Data suggests knowing a truck owner is, in fact, essential:
— 94% of truck owners have used their truck to help others.
— 75% of truck owners have used their truck to help friends or family move items.
— 62% have jump-started another car with their truck.
— 22% have driven someone in need to safety with their truck.
Tim Gabriel, 37, a production manager, has helped friends move from house to house, hauled trailers, picked up store purchase for people whose cars are too small.
“This is my first pickup. I’ve wanted one for a long time,” Gabriel said, loading a clothing dryer into his 2019 Ram 1500 Big Horn with a V-8 engine. “Every time you park it, you look back at it because you love it so much.”
He added, “It makes trips to grandpa’s and grandma’s a lot easier to haul stuff with kids. That’s how I sold the wife on the idea. I was in a Jeep Grand Cherokee.”
Fathers and sons
This new survey is a slice of American life, said Mark LaNeve, vice president of U.S. marking, sales and service at Ford.
“I remember growing up, my dad was a steelworker back in Pittsburgh, and he had a friend who had a pickup,” LaNeve said. “He was, once a month, helping my dad do something. My dad always had a vegetable garden. They’d go down to my grandfather’s to borrow a rototiller, a big machine to chop the dirt, and he’d load the pickup truck with that heavy rototiller.”
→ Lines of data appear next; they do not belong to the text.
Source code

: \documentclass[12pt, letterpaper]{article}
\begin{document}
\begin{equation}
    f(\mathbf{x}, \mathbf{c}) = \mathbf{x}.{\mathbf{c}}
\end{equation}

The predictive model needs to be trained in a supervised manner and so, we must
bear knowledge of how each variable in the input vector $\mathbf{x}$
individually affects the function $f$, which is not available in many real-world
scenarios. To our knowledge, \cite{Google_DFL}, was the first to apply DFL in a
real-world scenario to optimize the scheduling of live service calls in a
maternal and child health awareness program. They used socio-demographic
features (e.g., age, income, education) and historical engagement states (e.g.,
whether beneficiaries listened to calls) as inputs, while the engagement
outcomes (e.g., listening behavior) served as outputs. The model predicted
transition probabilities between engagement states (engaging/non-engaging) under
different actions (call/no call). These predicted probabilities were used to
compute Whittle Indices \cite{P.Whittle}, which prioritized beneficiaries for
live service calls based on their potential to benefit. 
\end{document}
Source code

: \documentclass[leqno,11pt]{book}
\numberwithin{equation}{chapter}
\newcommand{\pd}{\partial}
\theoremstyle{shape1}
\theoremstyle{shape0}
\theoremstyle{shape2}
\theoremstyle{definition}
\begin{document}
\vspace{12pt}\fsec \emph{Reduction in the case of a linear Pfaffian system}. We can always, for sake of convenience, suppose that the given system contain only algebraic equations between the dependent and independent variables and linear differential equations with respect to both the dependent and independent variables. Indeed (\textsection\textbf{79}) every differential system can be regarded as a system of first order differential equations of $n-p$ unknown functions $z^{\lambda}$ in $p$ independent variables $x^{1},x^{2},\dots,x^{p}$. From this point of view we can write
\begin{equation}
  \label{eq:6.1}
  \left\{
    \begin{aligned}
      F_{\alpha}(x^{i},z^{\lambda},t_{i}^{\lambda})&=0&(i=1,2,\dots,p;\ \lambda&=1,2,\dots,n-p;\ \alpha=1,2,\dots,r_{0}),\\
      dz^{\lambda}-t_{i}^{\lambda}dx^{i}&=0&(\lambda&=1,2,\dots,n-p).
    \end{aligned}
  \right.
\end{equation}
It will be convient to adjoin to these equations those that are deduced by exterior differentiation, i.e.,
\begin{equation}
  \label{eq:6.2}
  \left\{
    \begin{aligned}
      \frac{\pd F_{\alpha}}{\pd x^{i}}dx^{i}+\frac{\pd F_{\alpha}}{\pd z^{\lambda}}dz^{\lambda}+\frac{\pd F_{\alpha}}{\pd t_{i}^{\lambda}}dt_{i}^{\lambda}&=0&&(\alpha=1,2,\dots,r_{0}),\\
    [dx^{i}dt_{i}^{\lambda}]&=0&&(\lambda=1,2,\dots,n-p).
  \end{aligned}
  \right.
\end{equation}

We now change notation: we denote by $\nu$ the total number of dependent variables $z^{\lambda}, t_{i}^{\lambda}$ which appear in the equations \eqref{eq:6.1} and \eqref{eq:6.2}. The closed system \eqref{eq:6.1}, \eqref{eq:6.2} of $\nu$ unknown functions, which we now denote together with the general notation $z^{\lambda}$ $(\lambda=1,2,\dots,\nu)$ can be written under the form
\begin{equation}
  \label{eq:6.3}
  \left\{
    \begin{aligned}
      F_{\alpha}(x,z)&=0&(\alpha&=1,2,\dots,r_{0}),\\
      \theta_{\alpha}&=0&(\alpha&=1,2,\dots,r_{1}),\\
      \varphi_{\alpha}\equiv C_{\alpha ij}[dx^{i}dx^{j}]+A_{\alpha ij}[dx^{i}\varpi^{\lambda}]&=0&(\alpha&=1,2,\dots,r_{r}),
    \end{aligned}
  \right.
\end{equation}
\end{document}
Or his father’s friend would help deliver lumber to replace wooden planks on the outdoor deck. Or get needed supplies for garage shelving.
“These are the things Americans are doing all the time,” LaNeve said.
Not only does he have memories with his father, but now with his sons.
LaNeve, 61, and his wife, Paula, have fond memories of driving a 2019 Ford F-150 to Iowa City to visit their son Drew at the University of Iowa where he attended a special two-year program for students with learning disabilities. They took cases of water, which Drew wanted to keep under the bed, along with clothes and other supplies last year. More recently, the proud parents used a truck to pick up a dresser at Art Van to move Drew into a condo in Northville, Mich.
Mark LaNeve and his son Jake run errands to Sam’s Club together with the pickup truck now, too.
Jonathan Klinger, vice president at Traverse City, Mich.-based Hagerty, the world’s largest insurer of collector vehicles, said, “We are a truck-lovin’ society in America. People feel cool and powerful sitting up high. And, being able to tow or haul for yourself adds to the feeling of freedom and independence we all love.”
He emphasized, “The manufacturers figured this out a couple decades ago and have made it so that we no longer have to choose between luxury or utility. You can get both in a truck.”
The truck study was conducted by Penn Schoen Berland, a global research and analytics firm. An estimated 38% of the respondents happened to own Ford pickups, which has dominated the market over the years. But the study also included a fair share of Chevy, Jeep and Toyota products.
Truck owners took the survey March 11 to March 23.
These days, trucks command almost an “awe,” said Karl Brauer, former executive publisher of Kelley Blue Book. “That’s because they represent independent thought, independent living, capability, not necessarily having to follow all the rules. You have a truck, you don’t have to go where the pavement is. You can go where you want.”
Trucks have evolved to become part of the American psyche, he said. “That’s why domestic automakers have made so much money on them.”